*** Opening of SUPPLIED INFORMATION ***

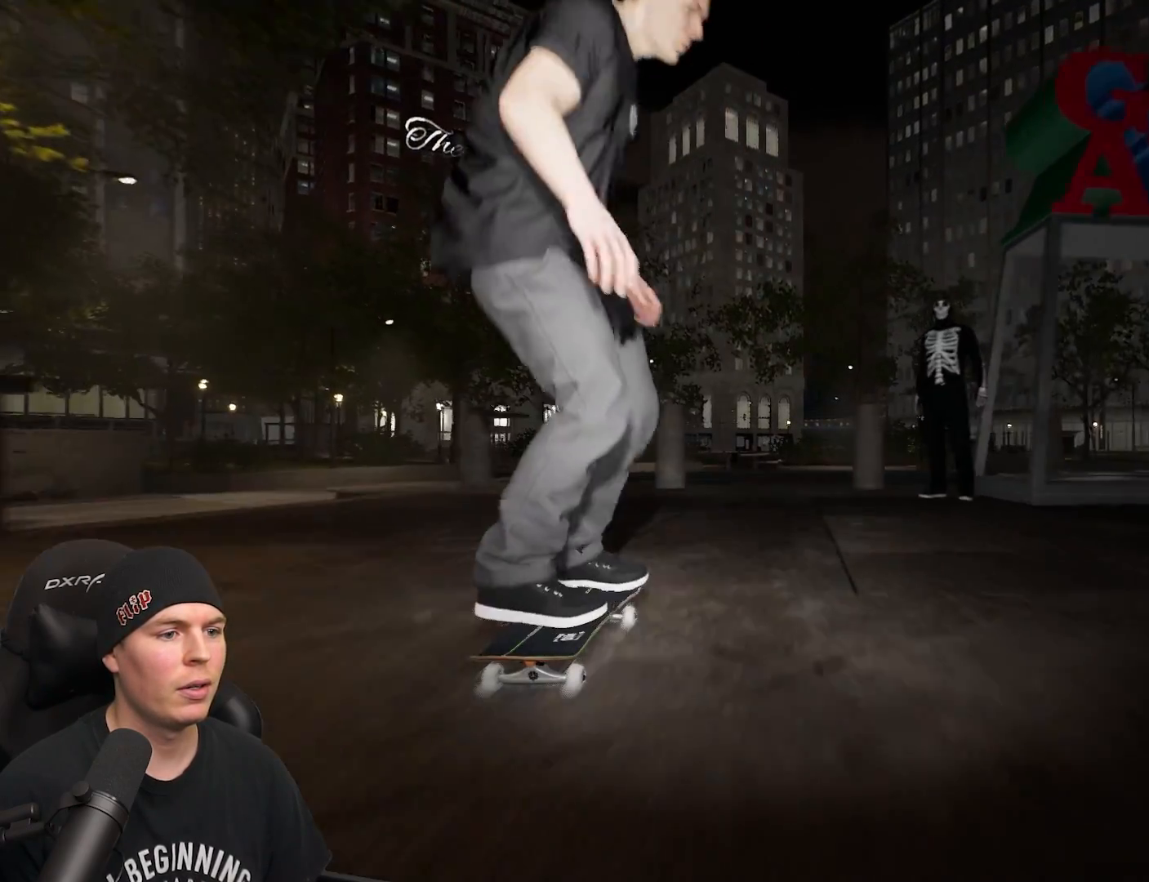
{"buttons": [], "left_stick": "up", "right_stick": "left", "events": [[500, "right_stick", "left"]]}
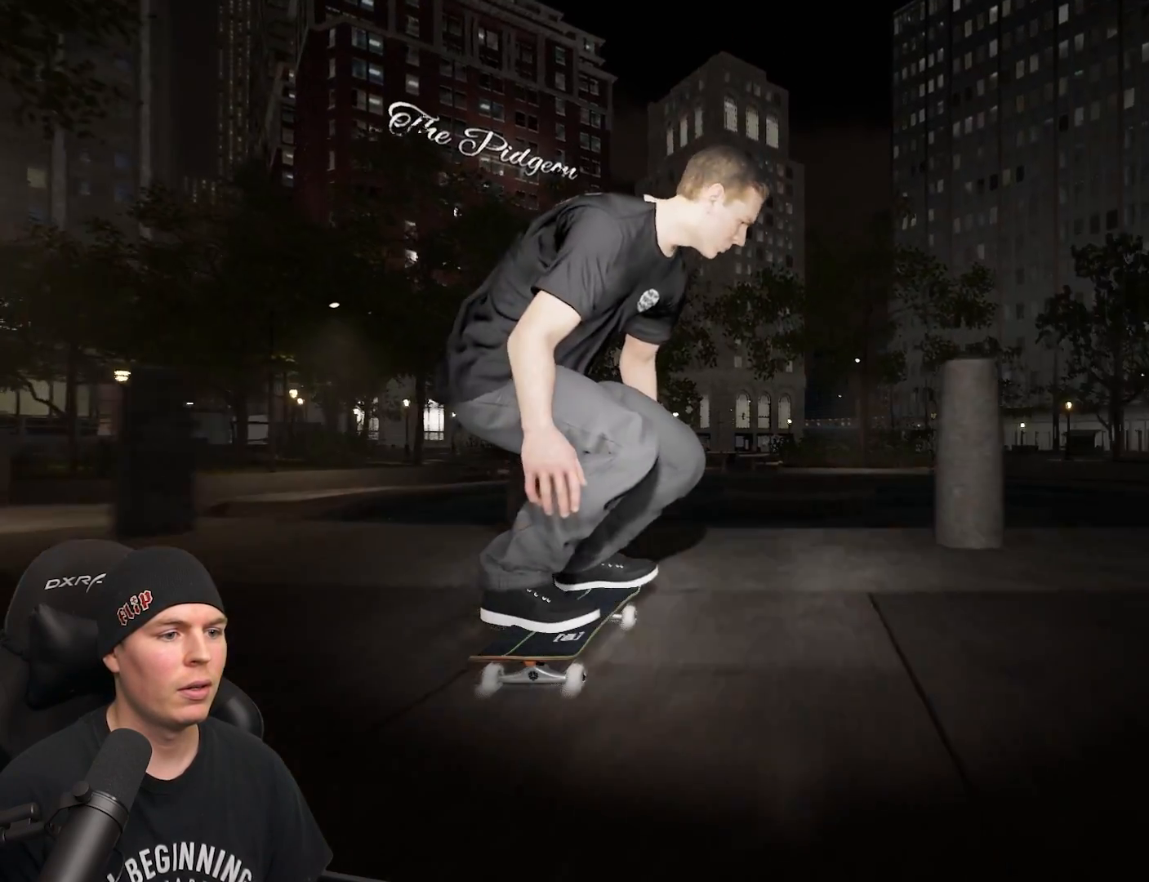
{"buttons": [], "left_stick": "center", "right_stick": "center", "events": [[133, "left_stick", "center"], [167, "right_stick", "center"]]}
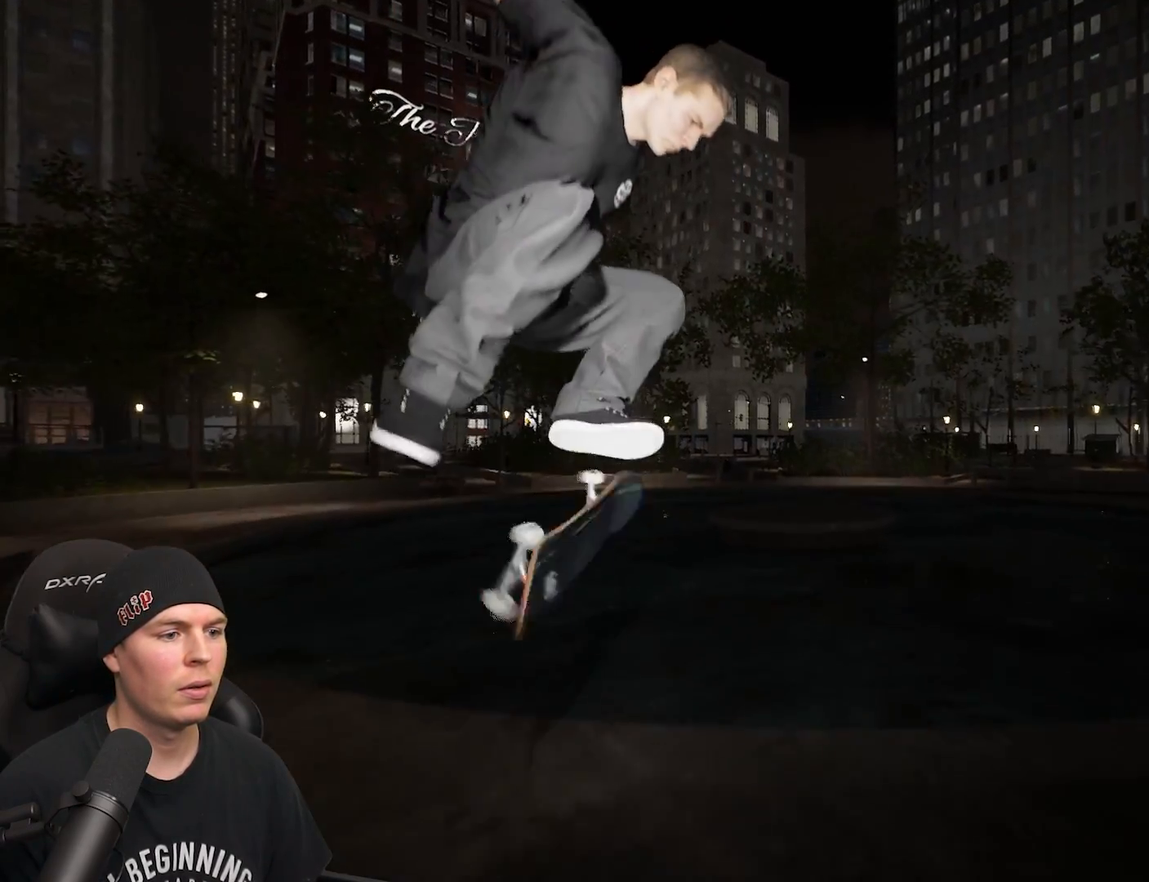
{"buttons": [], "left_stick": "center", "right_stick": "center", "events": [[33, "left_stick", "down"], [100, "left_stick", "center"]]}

*** Close of SUPPLIED INFORMATION ***

**PROBLEM DETAILS:**
Transcribe the whole of the data exactly, minus any pictures.

**SOLUTION TO THE EXERCISE:**
{"buttons": [], "left_stick": "up", "right_stick": "left", "events": [[500, "right_stick", "left"]]}
{"buttons": [], "left_stick": "center", "right_stick": "center", "events": [[133, "left_stick", "center"], [167, "right_stick", "center"]]}
{"buttons": [], "left_stick": "center", "right_stick": "center", "events": [[33, "left_stick", "down"], [100, "left_stick", "center"]]}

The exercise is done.